Pain was shooting up her right side. She got to her knees and tried to stand, but a scrawny boy appeared out of nowhere and rammed her.
“What the…” She stumbled, landed on her arm. She cried out in pain.
There were two boys. The larger of them was kicking her in the gut. The younger was kicking her from behind. Thankfully, her armor protected her against the worst of their blows. She remained on the ground, guarding her injured arm as best she could.
The next thing she knew, she heard Santiago blaring his horn and screaming threats. Thank God for the Harley. It did make a hell of a lot of noise.
The boys backed off.
“Geraldine,” Santiago yelled. “I’m here.”
She must have been crying because her visor was fogged. She flipped it up and rolled to her good side. She made eye contact with the older boy and whispered. “Don’t piss him off any more than you already have. He’ll kill you.”
The boys ran and crouched behind a burnt out sedan about ten yards away.
Santiago was at her side now, still on his bike, but with one boot on the ground for balance. “That’s a bad thing you did,” he shouted at the boys, “Downright evil.” He leaned over and picked up the snapped wire the boys had rigged.
He looked down. “What kind of injuries?” he said gently.
“Maybe a broken collar bone, arm, possibly ribs…” Geri managed to get to her feet.
The younger boy was holding his knees and rocking back and forth. He was in bad shape. The skin of his face was cracked and blotchy from scabies and he was whimpering like a cornered animal.
“Do not scare them, Santi,” Geri said
The older boy smacked the younger one. “Shut up, you piece of shit,” he screamed.
“Wait,” Geri said to them. She raised her left arm. “I have food, something for you to cook and eat.”
Santiago uncocked his gun. “They could have killed you.”
Santiago put the Harley on its stand and got off. The movement caused the older boy to retreat further, but the younger one stayed put, cowering.
Santi cocked his weapon.
Geri flinched. “Don’t shoot them. They’re children. Don’t…”
Santiago kept his firearm raised. “They’re worse than vermin…”
She shuffled to Santiago’s Harley and began untying the goose, a longer ordeal with only one useful hand. “I’ll ride on the back,” she said.
“You’ll ride in the front,” Santiago said, “between my arms.”
“Fine,” she said. She pushed the bird to the ground and rolled it toward the boys. The plastic must have gotten punctured because the bird’s juices were leaking onto the soil. “We go now,” she said to Santiago. She swung her leg over the Harley. Pain flared across her back. She tried to breathe evenly.
Slowly, Santiago holstered his weapon. He saddled up behind her and revved Harley’s engine. They drove about 50 feet away, then stopped and turned.

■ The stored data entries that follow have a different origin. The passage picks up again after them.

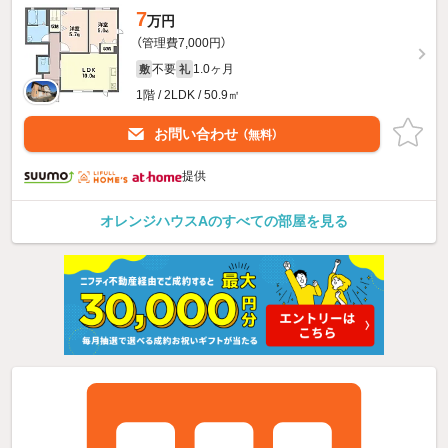
7
万円
（管理費7,000円）
不要
1.0ヶ月
敷
礼
1階 / 2LDK / 50.9㎡
お問い合わせ
（無料）
提供
オレンジハウスAのすべての部屋を見る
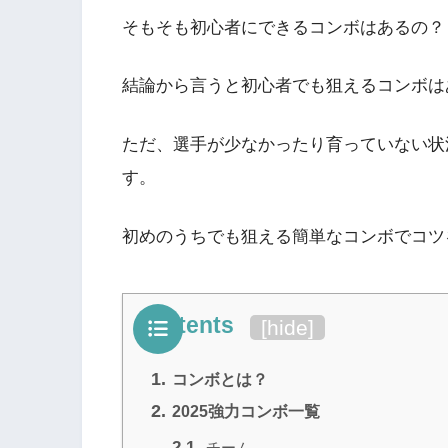
そもそも初心者にできるコンボはあるの？
結論から言うと初心者でも狙えるコンボは
ただ、選手が少なかったり育っていない状
す。
初めのうちでも狙える簡単なコンボでコツ
Contents
[
hide
]
1.
コンボとは？
2.
2025強力コンボ一覧
2.1.
チーム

“We should probably walk for a while and check for other wires,” Santiago said.
“Not sure I can walk. I might be going into shock,” Geri said.
Santiago removed his jacket and carefully wrapped it around her as they witnessed the boys, ripping the plastic, then tearing at the flesh. They were eating the bird raw.
Santiago moaned, exhaling dark, low sounds. It was his habit when expressing anguish whether awake or asleep. This spectacle, the spectacle of the boys eating the raw goose like animals…it would stay with both of them for many weeks. And, it would turn out, despite her physical injuries, that Santiago would suffer more than she. Sometimes, that was the way of things in war. Not all memories were easily forgotten. No drug, no booze, no fantasy could make the vision disappear.
“The meat won’t help them,” she said finally, “they’re so far gone.”
“The protein will sustain them for a time,” said Santiago.
“That’s not what I meant,” Geri said.
“Ok then,” he said. “We’ll go nice and we’ll go slow until we’re off the highway. We’ll get you home and take care of that arm.”
Geri leaned back into him and closed her eyes.